Bantuan & dukungan VOC kepada Sultan Haji mesti dibayar dengan memberikan kompensasi kepada VOC di antaranya pada 12 Maret 1682, wilayah Lampung diserahkan kepada VOC, seperti tertera dlm surat Sultan Haji kepada Mayor Issac de Saint Martin, Admiral kapal VOC di Batavia yg sedang berlabuh di Banten. Surat itu kemudian dikuatkan dengan surat perjanjian tanggal 22 Agustus 1682 yg membuat VOC memperoleh hak monopoli perdagangan lada di Lampung. Selain itu berdasarkan perjanjian tanggal 17 April 1684, Sultan Haji juga mesti mengganti kerugian akibat perang tersebut kepada VOC. Setelah meninggalnya Sultan Haji tahun 1687, VOC mulai mencengkramkan pengaruhnya di Kesultanan Banten, sehingga pengangkatan para Sultan Banten mesti mendapat persetujuan dari Gubernur Jendral Hindia-Belanda di Batavia. Sultan Abu Fadhl Muhammad Yahya diangkat mengantikan Sultan Haji namun hanya berkuasa sekitar tiga tahun, selanjutnya digantikan oleh saudaranya Pangeran Adipati dengan gelar Sultan Abul Mahasin Muhammad Zainul Abidin & kemudian dikenal juga dengan gelar Kang Sinuhun ing Nagari Banten. Perang saudara yg berlangsung di Banten meninggalkan ketidakstabilan pemerintahan masa berikutnya.
Konfik antara keturunan penguasa Banten maupun gejolak ketidakpuasan masyarakat Banten, atas ikut campurnya VOC dlm urusan Banten. Perlawanan rakyat kembali memuncak pada masa akhir pemerintahan Sultan Abul Fathi Muhammad Syifa Zainul Arifin, di antaranya perlawanan Ratu Bagus Buang & Kyai Tapa. Akibat konflik yg berkepanjangan Sultan Banten kembali meminta bantuan VOC dlm meredam beberapa perlawanan rakyatnya sehingga sejak 1752 Banten telah menjadi vassal dari VOC.

Penghapusan Kesultanan oleh Hindia Belanda

Pada tahun 1808 Herman Willem Daendels, Gubernur Jenderal Hindia Belanda 1808-1810, memerintahkan pembangunan Jalan Raya Pos untuk mempertahankan pulau Jawa dari serangan Inggris. Daendels memerintahkan Sultan Banten untuk memindahkan ibu kotanya ke Anyer & menyediakan tenaga kerja untuk membangun pelabuhan yg direncanakan akan dibangun di Ujung Kulon. Sultan menolak perintah Daendels, sebagai jawabannya Daendels memerintahkan penyerangan atas Banten & penghancuran Istana Surosowan. Sultan beserta keluarganya disekap di Puri Intan [Istana Surosowan] & kemudian dipenjarakan di Benteng Speelwijk.
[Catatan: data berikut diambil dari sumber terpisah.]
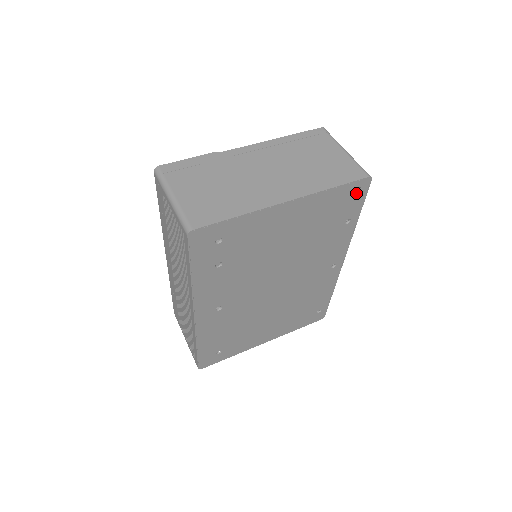
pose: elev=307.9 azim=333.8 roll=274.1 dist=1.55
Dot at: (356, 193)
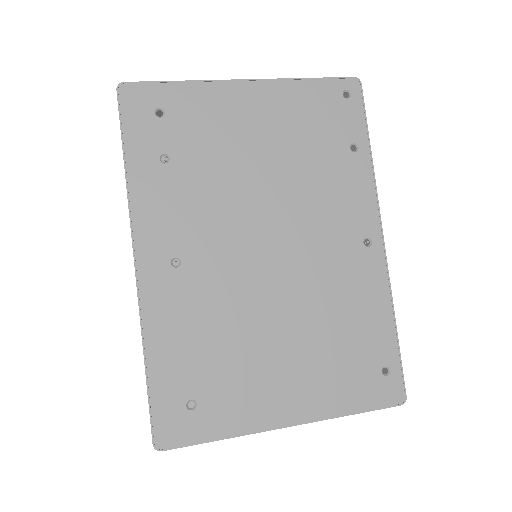
Dot at: (346, 99)
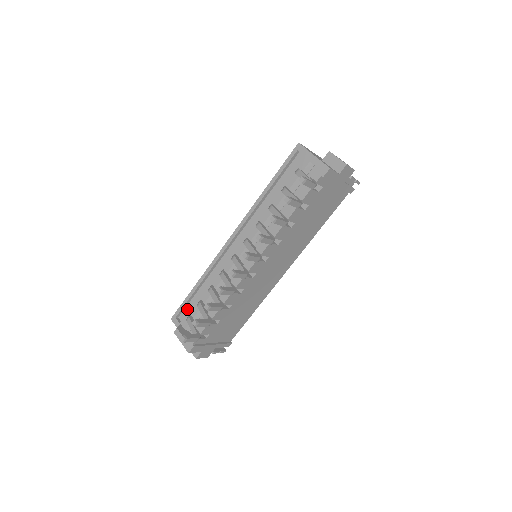
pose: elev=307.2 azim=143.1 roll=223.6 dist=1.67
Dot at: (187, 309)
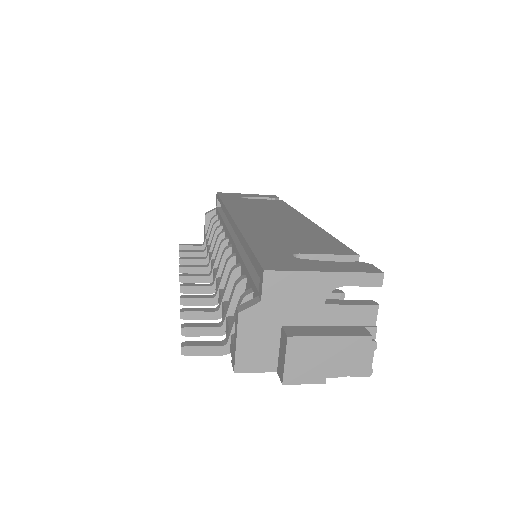
Dot at: occluded
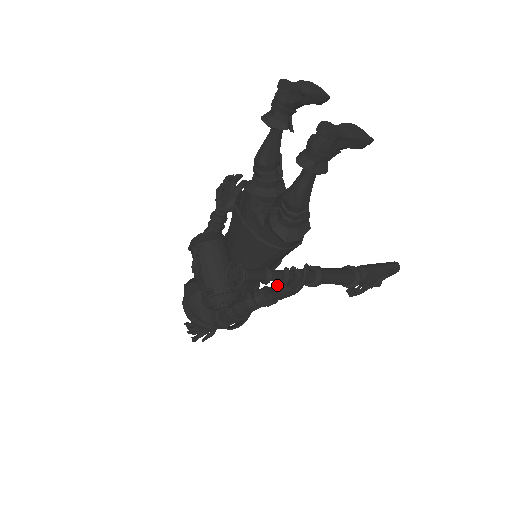
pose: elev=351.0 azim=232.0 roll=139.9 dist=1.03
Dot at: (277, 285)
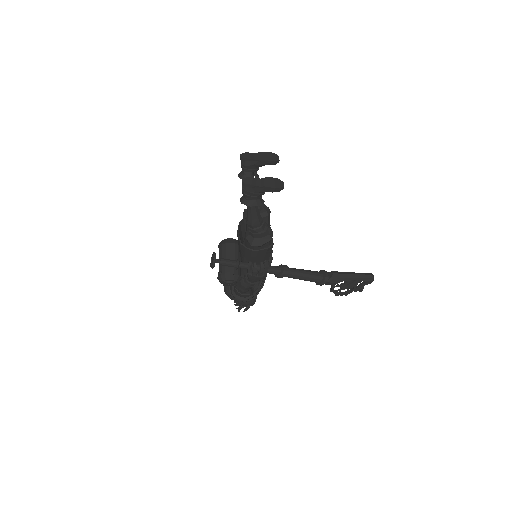
Dot at: (247, 272)
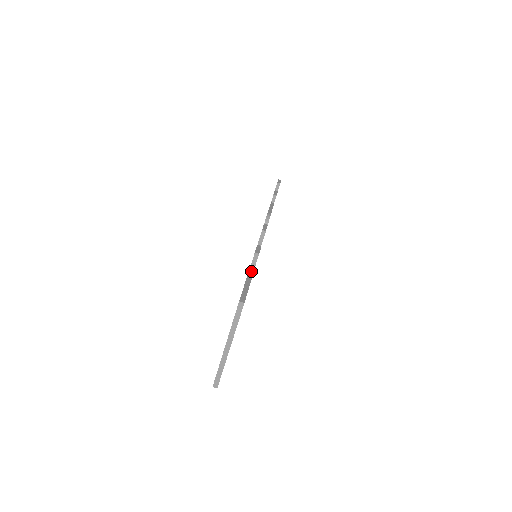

Sultan Abul Nashar Muhammad Ishaq Zainulmutaqin kemudian diasingkan & dibuang ke Batavia. Pada 22 November 1808, Daendels mengumumkan dari markasnya di Serang bahwa wilayah Kesultanan Banten telah diserap ke dlm wilayah Hindia Belanda. Kesultanan Banten resmi dihapuskan tahun 1813 oleh pemerintah kolonial Inggris. Pada tahun itu, Sultan Muhammad bin Muhammad Muhyiddin Zainussalihin dilucuti & dipaksa turun tahta oleh Thomas Stamford Raffles. Peristiwa ini merupaken pukulan pamungkas yg mengakhiri riwayat Kesultanan Banten.